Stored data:
•••

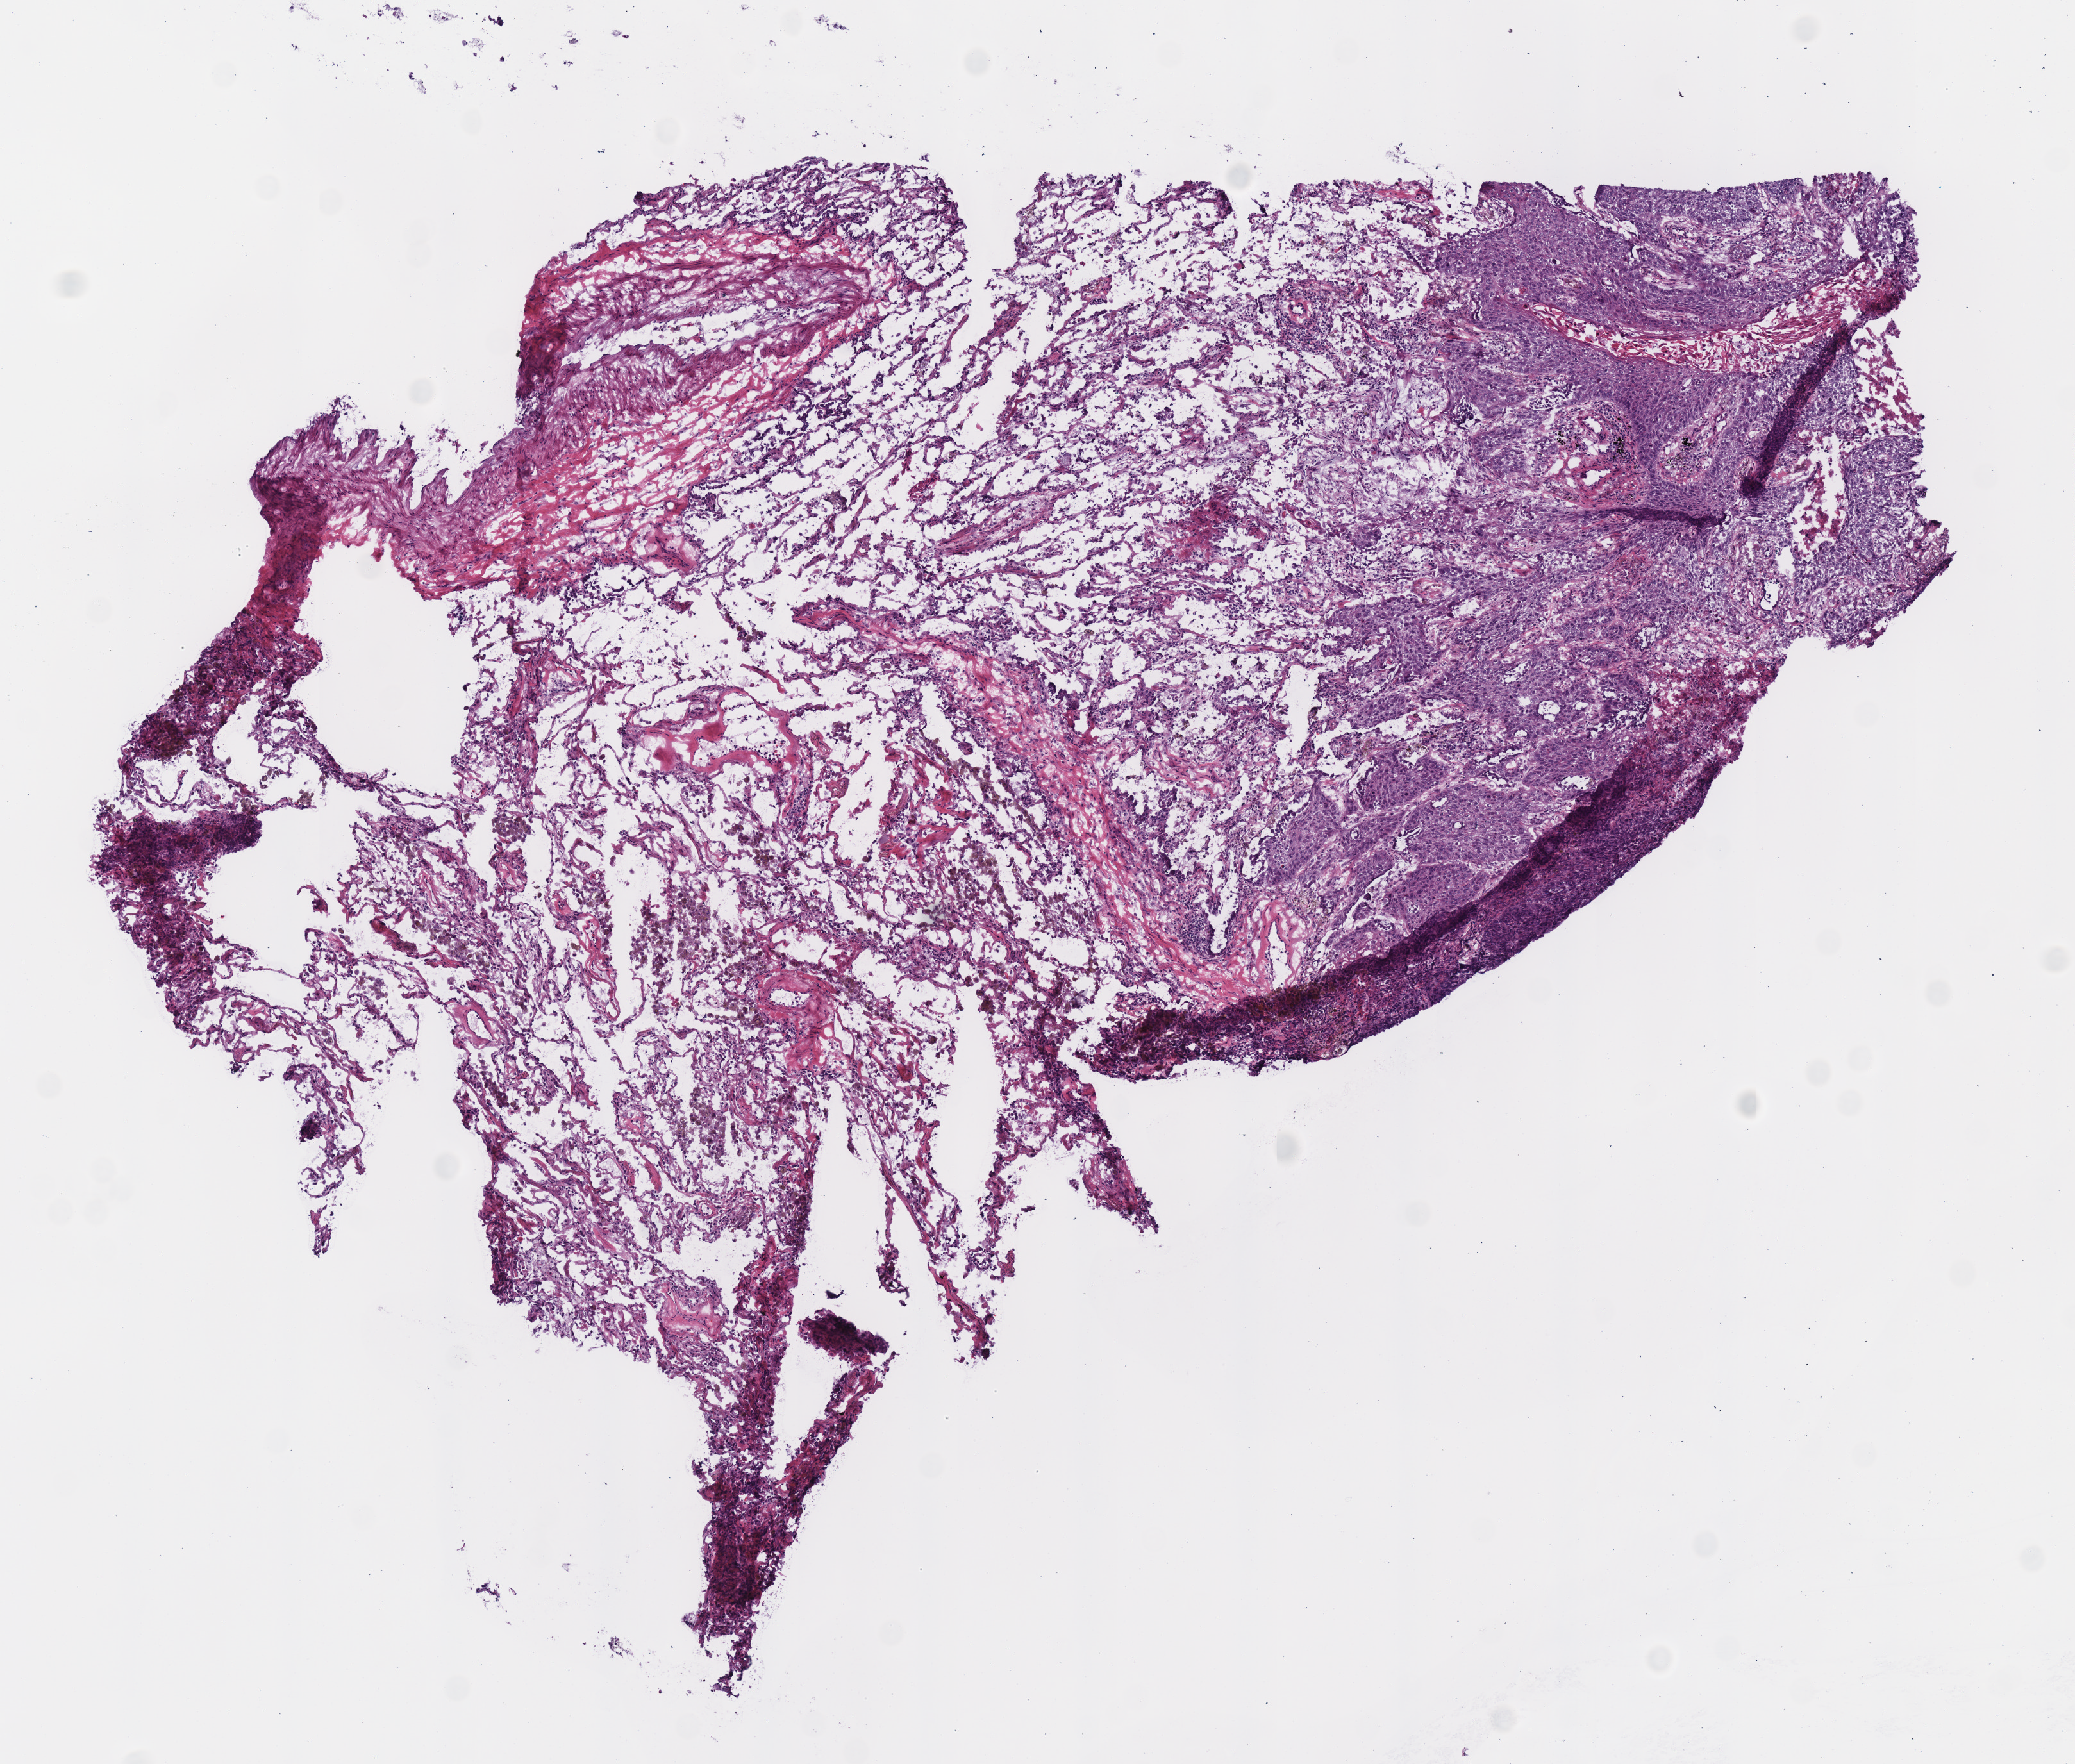
Digitized H&E-stained tissue section (whole slide), whole scanned area (about 6.4 x 5.4 mm) shown as a low-resolution overview. Frozen section from the bottom of the tissue portion. Primary tumour sample from the lung. Male, age 70 years at initial diagnosis. Slide review estimates, as recorded: tumour cells 30%, tumour nuclei 38%.
Diagnosis: Squamous cell carcinoma, NOS (upper lobe, lung).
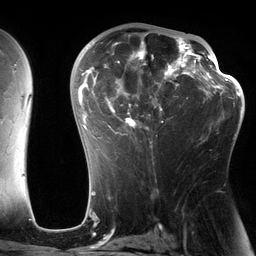
Breast MRI (dynamic contrast-enhanced), one axial slice. Slice 78 of 134 in the series (ordered by position). Cropped to one breast. Dynamic contrast-enhanced series, time point 2 of 6 at this slice position (early post-contrast). 3 T. TE 2.7 ms, TR 6.5 ms. 256 × 256 image matrix. Female patient.
Annotated regions visible in this slice (semi-automatically segmented with operator editing):
- enhancing-tissue mask used for the functional tumour volume (all voxels passing the contrast-enhancement thresholds inside the analysis volume; usually the tumour): box from (x=82, y=29) to (x=197, y=147) px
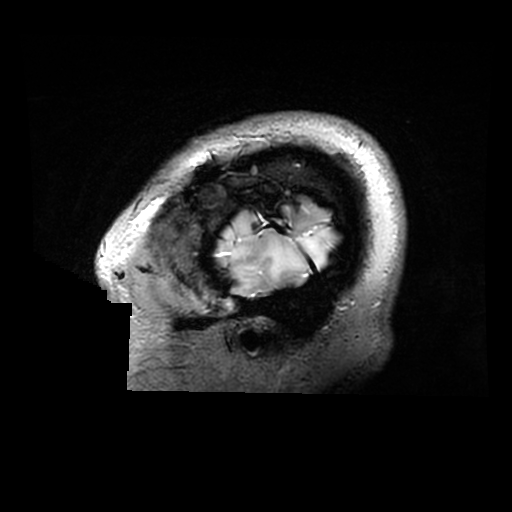
Brain MRI from a brain-tumour surgery series, one sagittal slice. Position 257 of 320 along the scan axis. 0.6 mm slice thickness. 512 × 512 image matrix. From the clinical record (not read from this slice): histopathology: Astrocytoma; WHO grade: 2; IDH mutation: yes.
Outlined on this slice (manually delineated by an expert):
- tumour: bounding box (x1, y1, x2, y2) in pixels: (217, 214, 338, 283)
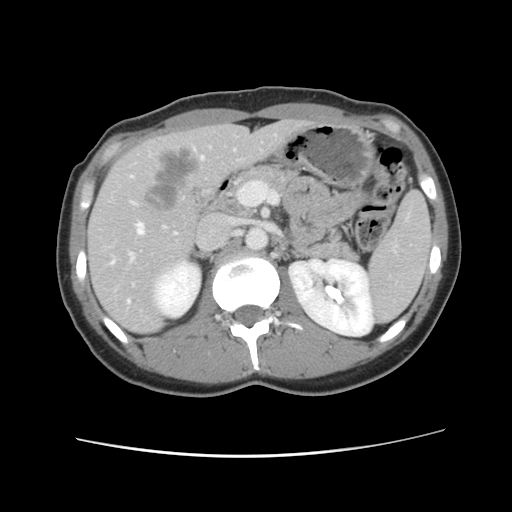
Contrast-enhanced abdominal CT, one axial slice; slice 55 of 134 in the series (ordered by position); 120 kVp; intravenous contrast given; soft-tissue window (W 400 / L 40 HU); 2.5 mm slice thickness; 512 × 512 image matrix, field of view 339 × 339 mm. Case-level facts recorded for this patient, not image findings: patient: female, age 35 years at operation; diagnosis: colorectal cancer liver metastases, imaged before liver resection; multiple liver metastases: yes; largest metastasis: 4.5 cm; disease in both lobes: yes.
Outlined on this slice (expert manual segmentation):
- hepatic veins: bounding box (x1, y1, x2, y2) in pixels: (112, 156, 205, 303)
- liver: (89, 121, 309, 333)
- planned liver remnant (the part of the liver to remain after resection): (90, 120, 308, 333)
- portal vein (with intrahepatic branches): (113, 225, 179, 291)
- liver metastasis: (142, 147, 200, 211)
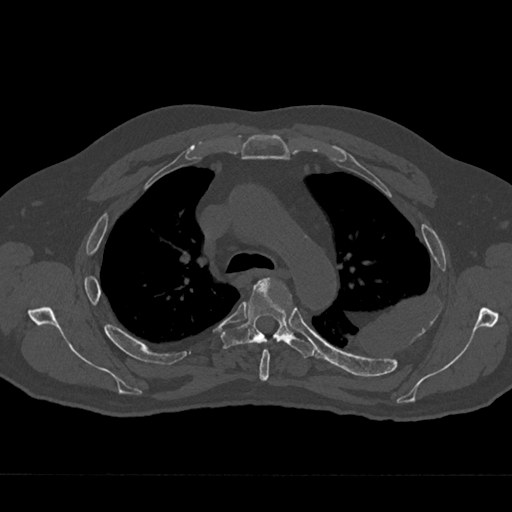
CT including the spine, one axial slice. Position 490 of 797 along the scan axis. Reconstruction kernel Br40s/3. Bone window (W 1800 / L 400 HU). 0.5 mm slice thickness. 512 × 512 image matrix. Male patient, age 75 years. Case-level facts recorded for this patient, not image findings: primary cancer: renal; vertebrae with lytic lesions (as recorded): T4.
Annotated regions visible in this slice (semi-automatically segmented with operator editing):
- T4 vertebra: bounding box [x1, y1, x2, y2] px = [259, 349, 270, 381]
- T5 vertebra: [220, 277, 315, 358]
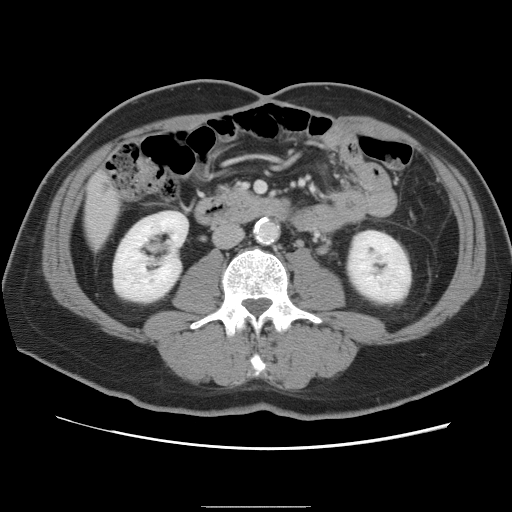
Contrast-enhanced abdominal CT, one axial slice; position 19 of 87 along the scan axis; 120 kVp; intravenous contrast given; soft-tissue window (W 400 / L 40 HU); 512 × 512 image matrix. From the clinical record (not read from this slice): patient: male, age 68 years at operation; diagnosis: colorectal cancer liver metastases, imaged before liver resection; multiple liver metastases: no; largest metastasis: 9 cm; disease in both lobes: no.
Outlined on this slice (outlined manually by an expert reader):
- liver: bounding box [x1, y1, x2, y2] px = [85, 172, 120, 245]
- planned liver remnant (the part of the liver to remain after resection): [85, 172, 121, 245]
- liver metastasis: [104, 183, 110, 191]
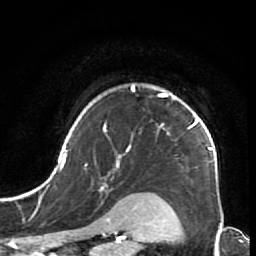
Breast MRI (dynamic contrast-enhanced), one axial slice; position 56 of 64 along the scan axis; cropped to one breast; dynamic contrast-enhanced series, time point 2 of 7 at this slice position (early post-contrast); 1.5 T; TE 2.6 ms, TR 5.9 ms; 256 × 256 image matrix, field of view 155 × 155 mm. Female patient.
Structures marked on this image (semi-automatically segmented with operator editing):
- enhancing-tissue mask used for the functional tumour volume (all voxels passing the contrast-enhancement thresholds inside the analysis volume; usually the tumour): bounding box <44,84,218,186> (left, top, right, bottom; pixels)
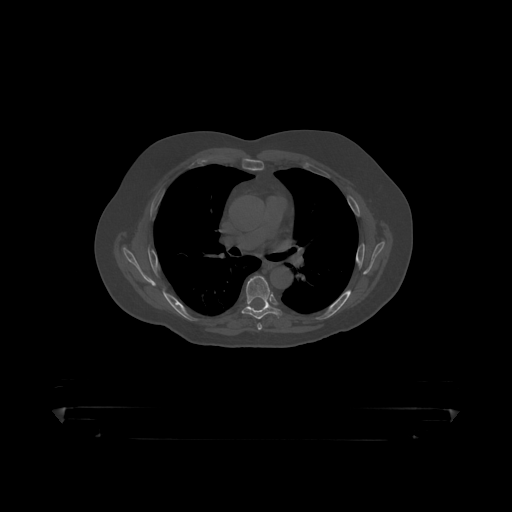
CT including the spine, one axial slice; slice 302 of 390 in the series (ordered by position); reconstruction kernel STANDARD; 120 kVp; bone window (W 1800 / L 400 HU); 1.25 mm slice thickness; 512 × 512 image matrix. Patient: male, 60 years. Case-level facts recorded for this patient, not image findings: primary cancer: prostate.
Structures marked on this image (semi-automatic segmentation, software-assisted and operator-edited):
- T6 vertebra: bounding box <242,277,281,319> (left, top, right, bottom; pixels)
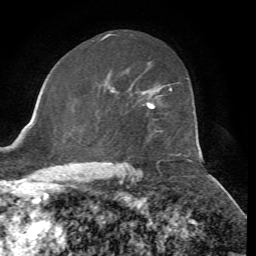
Breast MRI, one axial slice. Slice 42 of 72 in the series (ordered by position). Cropped to one breast. Dynamic contrast-enhanced series, time point 2 of 7 at this slice position (early post-contrast). 1.5 T. TE 4.3 ms, TR 8.7 ms. 2.2 mm slice thickness. 256 × 256 image matrix. Female patient.
Outlined on this slice (semi-automatic segmentation, software-assisted and operator-edited):
- enhancing-tissue mask used for the functional tumour volume (all voxels passing the contrast-enhancement thresholds inside the analysis volume; usually the tumour): box from (x=147, y=87) to (x=172, y=108) px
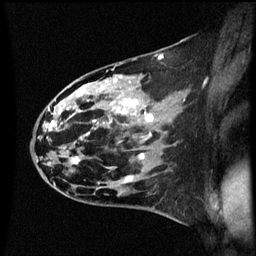
Breast MRI (dynamic contrast-enhanced), one sagittal slice; dynamic contrast-enhanced series, image 2 of 3 at this slice position (ordered by acquisition); 1.5 T; TE 4.2 ms, TR 8.9 ms; 256 × 256 image matrix. Female patient, age 44 years. From the clinical record (not read from this slice): setting: breast cancer imaged before/during neoadjuvant chemotherapy; receptor status: HR-positive, HER2-negative.
Structures marked on this image (semi-automatically segmented with operator editing):
- analysis volume of interest (the breast-tissue region the enhancement analysis was run in; not a lesion): bounding box <43,78,153,189> (left, top, right, bottom; pixels)
- tumour enhancement mask (voxels above the 70 % enhancement threshold inside the analysis volume of interest): <46,90,153,181>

•••

EXERCISE AIM. Going through the records, say how many lines hold the string "segmentation". Only the number should be given.

WRITTEN SOLUTION. 3